This is it... my big day. I have plenty of Candy surprises in store for the next few months but today I thought I'd offer some Tricks and Treats for your enjoyment.

10 Things That Sound Dirty on Halloween, but Aren't ...
1. So, What'd you get in the sack?
2. Once you get under the sheet, start moaning and groaning!!
3. Just hop on that broomstick and ride it!
4. Those small suckers are gone in a few licks!
5. I got the best piece from that house.
6. Quit screwing around on the porch!!
7. Stick your hand in and guess what you're feeling ...
8. It was so filled and heavy, I had to use TWO hands!!!
9. They'll suck you dry if they get their teeth in you.
10. I bobbed and bobbed, but couldn't get my mouth around it!!!

Why don't skeletons like parties? They have no BODY to dance with.

Why can't mummies go on vacation? They're afraid they'll relax and unwind!

Why did the ghost cross the road? To get to "THE OTHER SIDE"

What happens to a fast witch on a slow broom? She flies off the handle!

What do you call a ghost with a broken leg? Hoblin Goblin.

What happens when a ghost gets lost in a fog? He's mist!

Why couldn't the witch get pregnant? Her husband had a hollow weenie!

Why is Halloween a hillbilly's favorite holiday? Pump kin.

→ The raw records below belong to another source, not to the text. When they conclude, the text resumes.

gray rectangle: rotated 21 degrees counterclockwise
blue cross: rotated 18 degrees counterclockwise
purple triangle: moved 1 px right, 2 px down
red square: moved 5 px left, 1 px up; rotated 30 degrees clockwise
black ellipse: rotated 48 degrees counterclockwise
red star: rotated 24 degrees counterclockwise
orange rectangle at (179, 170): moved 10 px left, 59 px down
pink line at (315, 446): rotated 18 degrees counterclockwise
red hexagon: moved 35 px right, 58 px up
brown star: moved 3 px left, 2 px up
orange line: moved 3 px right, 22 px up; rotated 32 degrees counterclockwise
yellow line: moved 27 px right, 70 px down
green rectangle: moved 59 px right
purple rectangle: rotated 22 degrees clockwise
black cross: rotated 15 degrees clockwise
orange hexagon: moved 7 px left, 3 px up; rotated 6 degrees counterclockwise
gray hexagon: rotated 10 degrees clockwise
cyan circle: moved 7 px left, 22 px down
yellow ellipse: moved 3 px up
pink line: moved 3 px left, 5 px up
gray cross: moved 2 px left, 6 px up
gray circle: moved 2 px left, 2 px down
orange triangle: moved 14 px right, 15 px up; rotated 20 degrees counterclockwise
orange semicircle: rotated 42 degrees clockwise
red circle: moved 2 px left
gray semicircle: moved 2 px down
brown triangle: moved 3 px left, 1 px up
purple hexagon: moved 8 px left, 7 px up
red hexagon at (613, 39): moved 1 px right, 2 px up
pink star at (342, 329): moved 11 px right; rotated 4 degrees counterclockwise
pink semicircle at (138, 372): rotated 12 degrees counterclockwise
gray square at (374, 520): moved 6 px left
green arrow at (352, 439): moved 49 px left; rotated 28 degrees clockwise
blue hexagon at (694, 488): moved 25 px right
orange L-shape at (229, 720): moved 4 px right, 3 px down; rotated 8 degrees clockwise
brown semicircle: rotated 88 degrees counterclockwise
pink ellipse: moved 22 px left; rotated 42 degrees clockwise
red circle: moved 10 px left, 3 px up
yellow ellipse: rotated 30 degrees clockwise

Top Ten Reasons Why Trick-or-Treating is Better Than Sex
10. You are guaranteed to get at least a little something in the sack.
9. If you get tired, wait ten minutes and go back at it again.
8. The stranger you look, the easier it is to get some.
7. You don't have to compliment the person who gave it to you.
6. The person you are with doesn't fantasize you're someone else, you already are.
5. If you get a stomach ache, it won't last nine months.
4. If you wear leather and chains, no one thinks you're kinky.
3. Doesn't matter if kids hear you moaning and groaning.
2. Less guilt the next morning from over-indulging.
1. If you don't get what you want at one place, you can always go next door to get more!!